The goal was to limit population growth. The initial program in 1978 was a voluntary one. But by 1980, it became clear to the Chinese government that a nationwide compulsory approach was required. Enforcement took the form of carrots (widely available contraceptives and financial incentives) and sticks. Think of economic sanctions, forced abortions and, for women, sterilization. Exceptions were made for members of ethnic minorities or parents of a handicapped child.
If I had been born in the era of the one-child policy, I may not have lived to tell this tale. A traditional preference for a male heir led to the abortion, abandonment and infanticide of female offspring. It’s possible that my parents could have obtained dispensation to have a second child. In that case, only one of my brothers would have seen the light of day but not the other.
The one-child survivor would have grown up to become a little emperor. He would have been the sole focus of his doting grandparents and parents. During a trip to Shanghai, my mother was horrified to see a child seated in a busy subway car while his grandmother stood at his side. This was filial piety turned upside down.

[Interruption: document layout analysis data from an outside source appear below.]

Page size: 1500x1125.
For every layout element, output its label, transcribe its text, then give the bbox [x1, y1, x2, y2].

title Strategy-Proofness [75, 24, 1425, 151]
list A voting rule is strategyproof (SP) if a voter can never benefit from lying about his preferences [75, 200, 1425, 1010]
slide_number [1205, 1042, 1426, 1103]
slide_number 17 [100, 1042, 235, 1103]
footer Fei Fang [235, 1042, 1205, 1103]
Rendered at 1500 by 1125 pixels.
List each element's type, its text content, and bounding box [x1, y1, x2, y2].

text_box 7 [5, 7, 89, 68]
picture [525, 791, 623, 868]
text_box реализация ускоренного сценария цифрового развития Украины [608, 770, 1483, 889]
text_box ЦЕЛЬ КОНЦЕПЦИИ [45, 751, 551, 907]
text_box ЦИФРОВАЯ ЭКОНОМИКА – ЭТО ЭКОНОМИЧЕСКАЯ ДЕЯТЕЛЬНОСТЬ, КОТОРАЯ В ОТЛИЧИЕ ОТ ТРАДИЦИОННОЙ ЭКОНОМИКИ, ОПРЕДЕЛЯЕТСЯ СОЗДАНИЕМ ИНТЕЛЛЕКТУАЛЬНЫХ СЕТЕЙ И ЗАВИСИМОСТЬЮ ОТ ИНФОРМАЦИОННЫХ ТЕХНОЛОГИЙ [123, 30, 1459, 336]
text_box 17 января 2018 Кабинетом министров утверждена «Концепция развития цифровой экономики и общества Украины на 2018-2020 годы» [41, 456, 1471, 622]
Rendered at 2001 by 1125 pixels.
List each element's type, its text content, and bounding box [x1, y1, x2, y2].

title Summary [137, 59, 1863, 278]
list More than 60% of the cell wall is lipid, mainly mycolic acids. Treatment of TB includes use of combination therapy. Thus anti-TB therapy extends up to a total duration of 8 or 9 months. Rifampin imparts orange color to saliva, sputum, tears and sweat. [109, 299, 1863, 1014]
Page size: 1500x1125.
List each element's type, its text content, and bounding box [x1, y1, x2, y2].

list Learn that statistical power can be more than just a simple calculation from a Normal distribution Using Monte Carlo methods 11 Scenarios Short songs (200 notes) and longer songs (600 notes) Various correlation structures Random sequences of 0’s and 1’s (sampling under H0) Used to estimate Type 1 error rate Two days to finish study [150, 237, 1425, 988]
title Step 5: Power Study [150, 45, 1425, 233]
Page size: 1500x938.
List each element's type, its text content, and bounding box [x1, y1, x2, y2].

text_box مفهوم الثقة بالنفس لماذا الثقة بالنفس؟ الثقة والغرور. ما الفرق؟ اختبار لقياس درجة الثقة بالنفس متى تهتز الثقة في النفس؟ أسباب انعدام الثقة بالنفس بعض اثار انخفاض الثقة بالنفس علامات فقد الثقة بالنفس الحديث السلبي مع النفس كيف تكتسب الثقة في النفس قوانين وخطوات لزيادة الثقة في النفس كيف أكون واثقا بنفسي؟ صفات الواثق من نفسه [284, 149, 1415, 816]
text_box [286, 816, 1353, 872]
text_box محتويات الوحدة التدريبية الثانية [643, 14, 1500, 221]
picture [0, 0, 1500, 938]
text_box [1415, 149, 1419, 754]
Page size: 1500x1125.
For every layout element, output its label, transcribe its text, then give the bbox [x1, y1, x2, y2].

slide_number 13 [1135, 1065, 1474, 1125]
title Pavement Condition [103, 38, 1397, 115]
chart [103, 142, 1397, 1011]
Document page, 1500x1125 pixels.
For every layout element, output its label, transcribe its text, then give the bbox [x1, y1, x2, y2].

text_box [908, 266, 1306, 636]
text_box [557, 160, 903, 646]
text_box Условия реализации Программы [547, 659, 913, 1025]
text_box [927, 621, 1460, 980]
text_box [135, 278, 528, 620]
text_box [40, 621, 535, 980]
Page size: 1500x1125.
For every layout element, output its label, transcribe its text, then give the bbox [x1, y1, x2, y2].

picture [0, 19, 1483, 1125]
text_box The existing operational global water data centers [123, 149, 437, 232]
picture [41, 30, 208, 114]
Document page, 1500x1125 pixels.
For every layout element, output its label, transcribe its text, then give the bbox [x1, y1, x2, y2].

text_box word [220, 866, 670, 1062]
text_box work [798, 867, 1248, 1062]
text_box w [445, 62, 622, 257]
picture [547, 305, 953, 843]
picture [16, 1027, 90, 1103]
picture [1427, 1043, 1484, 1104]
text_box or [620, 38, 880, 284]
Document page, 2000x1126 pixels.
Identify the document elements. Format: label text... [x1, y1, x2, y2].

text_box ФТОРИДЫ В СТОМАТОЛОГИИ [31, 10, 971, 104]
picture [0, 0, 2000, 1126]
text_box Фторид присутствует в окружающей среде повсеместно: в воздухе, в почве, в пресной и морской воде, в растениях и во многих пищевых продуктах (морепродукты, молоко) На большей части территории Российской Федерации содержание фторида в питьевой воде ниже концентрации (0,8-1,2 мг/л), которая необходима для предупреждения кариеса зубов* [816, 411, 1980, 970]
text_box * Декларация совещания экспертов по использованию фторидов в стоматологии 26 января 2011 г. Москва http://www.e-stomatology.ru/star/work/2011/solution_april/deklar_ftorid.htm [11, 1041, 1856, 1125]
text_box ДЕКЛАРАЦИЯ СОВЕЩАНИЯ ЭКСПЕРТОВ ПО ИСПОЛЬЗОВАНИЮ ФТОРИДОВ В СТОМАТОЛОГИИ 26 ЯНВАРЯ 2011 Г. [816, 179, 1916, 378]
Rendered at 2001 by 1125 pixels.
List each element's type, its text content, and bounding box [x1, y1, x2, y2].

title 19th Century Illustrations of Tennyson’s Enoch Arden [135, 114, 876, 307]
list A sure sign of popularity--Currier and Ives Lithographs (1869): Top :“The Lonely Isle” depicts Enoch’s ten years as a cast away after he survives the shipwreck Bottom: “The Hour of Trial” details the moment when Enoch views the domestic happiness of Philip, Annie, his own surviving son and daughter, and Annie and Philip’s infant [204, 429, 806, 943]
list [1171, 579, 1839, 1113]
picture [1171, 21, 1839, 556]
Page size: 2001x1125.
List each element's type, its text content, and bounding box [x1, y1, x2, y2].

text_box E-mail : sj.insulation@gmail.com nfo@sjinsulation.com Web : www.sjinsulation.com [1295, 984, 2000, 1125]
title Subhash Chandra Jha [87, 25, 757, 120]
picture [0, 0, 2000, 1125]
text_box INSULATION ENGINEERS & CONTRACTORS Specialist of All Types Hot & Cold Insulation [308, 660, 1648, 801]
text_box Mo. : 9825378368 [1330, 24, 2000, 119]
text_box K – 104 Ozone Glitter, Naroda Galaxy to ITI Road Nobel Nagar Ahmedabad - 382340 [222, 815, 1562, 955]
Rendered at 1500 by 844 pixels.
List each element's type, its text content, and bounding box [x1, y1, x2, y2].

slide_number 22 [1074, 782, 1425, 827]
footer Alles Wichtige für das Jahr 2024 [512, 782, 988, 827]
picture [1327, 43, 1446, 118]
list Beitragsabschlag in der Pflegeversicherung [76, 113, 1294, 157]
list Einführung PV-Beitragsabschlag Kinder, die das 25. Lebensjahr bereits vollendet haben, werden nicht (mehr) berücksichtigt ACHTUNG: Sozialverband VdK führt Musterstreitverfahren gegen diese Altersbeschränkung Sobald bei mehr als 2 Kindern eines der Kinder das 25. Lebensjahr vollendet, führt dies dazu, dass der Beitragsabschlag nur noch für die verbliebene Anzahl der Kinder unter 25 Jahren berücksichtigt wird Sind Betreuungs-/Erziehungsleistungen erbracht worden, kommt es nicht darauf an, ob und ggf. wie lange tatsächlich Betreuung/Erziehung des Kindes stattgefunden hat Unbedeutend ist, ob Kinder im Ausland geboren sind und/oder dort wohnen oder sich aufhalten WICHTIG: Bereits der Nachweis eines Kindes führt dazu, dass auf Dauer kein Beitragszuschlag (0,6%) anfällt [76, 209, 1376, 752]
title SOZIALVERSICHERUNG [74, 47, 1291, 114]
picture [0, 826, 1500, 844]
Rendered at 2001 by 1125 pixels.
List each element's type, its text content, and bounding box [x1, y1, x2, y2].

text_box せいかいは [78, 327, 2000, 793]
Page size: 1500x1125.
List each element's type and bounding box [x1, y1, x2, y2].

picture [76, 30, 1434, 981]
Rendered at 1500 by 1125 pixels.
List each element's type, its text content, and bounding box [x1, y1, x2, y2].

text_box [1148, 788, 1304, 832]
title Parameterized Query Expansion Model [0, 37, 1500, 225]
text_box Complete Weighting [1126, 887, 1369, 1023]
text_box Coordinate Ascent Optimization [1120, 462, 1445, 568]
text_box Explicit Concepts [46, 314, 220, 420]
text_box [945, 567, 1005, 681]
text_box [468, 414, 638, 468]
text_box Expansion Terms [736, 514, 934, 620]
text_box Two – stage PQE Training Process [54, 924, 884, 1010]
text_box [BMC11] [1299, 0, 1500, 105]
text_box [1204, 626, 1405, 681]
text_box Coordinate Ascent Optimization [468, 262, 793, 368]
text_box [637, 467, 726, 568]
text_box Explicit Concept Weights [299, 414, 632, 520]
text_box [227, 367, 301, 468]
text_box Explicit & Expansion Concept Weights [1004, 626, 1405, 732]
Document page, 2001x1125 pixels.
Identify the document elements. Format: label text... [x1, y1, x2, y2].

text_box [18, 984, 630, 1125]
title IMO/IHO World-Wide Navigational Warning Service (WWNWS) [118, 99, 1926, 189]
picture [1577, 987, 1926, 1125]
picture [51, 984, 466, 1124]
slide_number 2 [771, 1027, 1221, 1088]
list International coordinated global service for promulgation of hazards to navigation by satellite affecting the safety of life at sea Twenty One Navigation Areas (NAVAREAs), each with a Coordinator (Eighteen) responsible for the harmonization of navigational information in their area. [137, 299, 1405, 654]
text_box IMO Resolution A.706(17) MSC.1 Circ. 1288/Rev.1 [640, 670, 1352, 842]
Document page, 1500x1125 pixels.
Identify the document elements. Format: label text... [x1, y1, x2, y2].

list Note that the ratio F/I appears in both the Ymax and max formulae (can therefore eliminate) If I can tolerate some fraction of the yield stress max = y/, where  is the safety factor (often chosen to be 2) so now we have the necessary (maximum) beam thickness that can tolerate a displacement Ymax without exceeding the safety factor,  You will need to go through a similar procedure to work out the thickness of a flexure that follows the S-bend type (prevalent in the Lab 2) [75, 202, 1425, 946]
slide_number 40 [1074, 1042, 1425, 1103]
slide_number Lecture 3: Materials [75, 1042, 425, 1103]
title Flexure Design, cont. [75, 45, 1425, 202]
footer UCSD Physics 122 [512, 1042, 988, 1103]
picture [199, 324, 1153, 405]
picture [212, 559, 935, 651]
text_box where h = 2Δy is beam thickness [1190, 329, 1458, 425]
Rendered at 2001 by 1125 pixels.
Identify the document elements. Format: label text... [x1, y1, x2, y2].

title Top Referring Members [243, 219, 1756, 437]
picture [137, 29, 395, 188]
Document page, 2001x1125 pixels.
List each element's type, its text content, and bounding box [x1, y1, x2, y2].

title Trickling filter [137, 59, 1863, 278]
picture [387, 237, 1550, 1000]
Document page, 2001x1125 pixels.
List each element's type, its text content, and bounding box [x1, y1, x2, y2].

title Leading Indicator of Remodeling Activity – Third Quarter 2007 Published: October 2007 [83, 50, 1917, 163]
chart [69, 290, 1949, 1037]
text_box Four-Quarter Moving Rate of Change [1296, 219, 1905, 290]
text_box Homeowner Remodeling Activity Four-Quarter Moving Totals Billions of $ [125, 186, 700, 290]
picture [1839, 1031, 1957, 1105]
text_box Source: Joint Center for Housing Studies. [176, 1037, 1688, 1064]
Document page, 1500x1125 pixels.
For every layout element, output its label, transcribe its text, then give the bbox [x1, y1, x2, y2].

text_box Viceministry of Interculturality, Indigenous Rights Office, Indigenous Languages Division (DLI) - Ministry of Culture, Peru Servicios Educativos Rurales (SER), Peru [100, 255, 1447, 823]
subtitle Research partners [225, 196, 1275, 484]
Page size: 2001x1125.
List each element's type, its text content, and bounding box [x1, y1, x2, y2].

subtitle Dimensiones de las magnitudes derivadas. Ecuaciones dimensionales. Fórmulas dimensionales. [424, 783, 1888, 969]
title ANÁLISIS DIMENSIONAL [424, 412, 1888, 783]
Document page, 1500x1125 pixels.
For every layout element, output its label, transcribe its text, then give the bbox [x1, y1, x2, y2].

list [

If and when the little emperor decides to marry, he’ll find a dearth of potential empresses. Women who survived the one-child policy are uninterested in marriage, children and all the work they imply. Birth rates in China have fallen steadily since implementation of the one-child policy. Not even the abandonment of the one-child policy in 2016 has managed to change the trajectory. From one-child, China threatens to become a country of no child.
4 —2 — 1
The pressure on that one-child is enormous. Parents are inclined to invest all they have into their sole offspring. The one-child must excel in kindergarten in order to gain admittance into the right sort of primary school. And so on and so forth. The ultimate form of success in Chinese society is a stable, well-paid job. For that, most young Chinese will need to leave the old folks at home and journey to the cities. The social divide between rural China and urban China grows ever wider.
Traditionally, the Chinese rely on family for help in times of need. That help can take many forms. When multiple generations lived under one roof, grandma looked after the grandchildren until she no longer could. Then her children and grandchildren took on the job of looking after her.
This reliance on family has led to the perverse result that hospice care in virtually non-existent in China. For one, there are deeply embedded taboos that prevent any discussion of death. The word itself must be avoided as must all its phonetic equivalents. Wills, medical treatment, end-of-life care and grief itself cannot, must not be discussed.
Thanks to the one-child policy, the sprawling Chinese family that could once be counted upon to take care of grandma has now been reduced to an inverted pyramid inhabited by the one-child. He alone is responsible for two parents and four grandparents.
Raise a child
When your one-child lives far away, say, in the city or even another country, there’s only so much that child can do. The recent nationwide lockdown in China meant that many grandparents were inaccessible to their anxious offspring. Even now, as travel restrictions lift, it’s no easy task to journey from one end of China to another.
For a long time, the Chinese countryside resisted the one-child policy. When the policy was finally lifted in 2016, families were still only allowed to have 2 children. Even now, the family my parents raised would not have been permitted.
When I was a kid, my two siblings were also my best friends. As I grew into an insufferable teenager, I found them embarrassing, repugnant and, well, boys. Today, I’m grateful to have them both. We may live at opposite ends of the world but we can still join forces to share the joys and burdens of family. An old Chinese proverb says: raise a child against old age; stockpile grain against famine.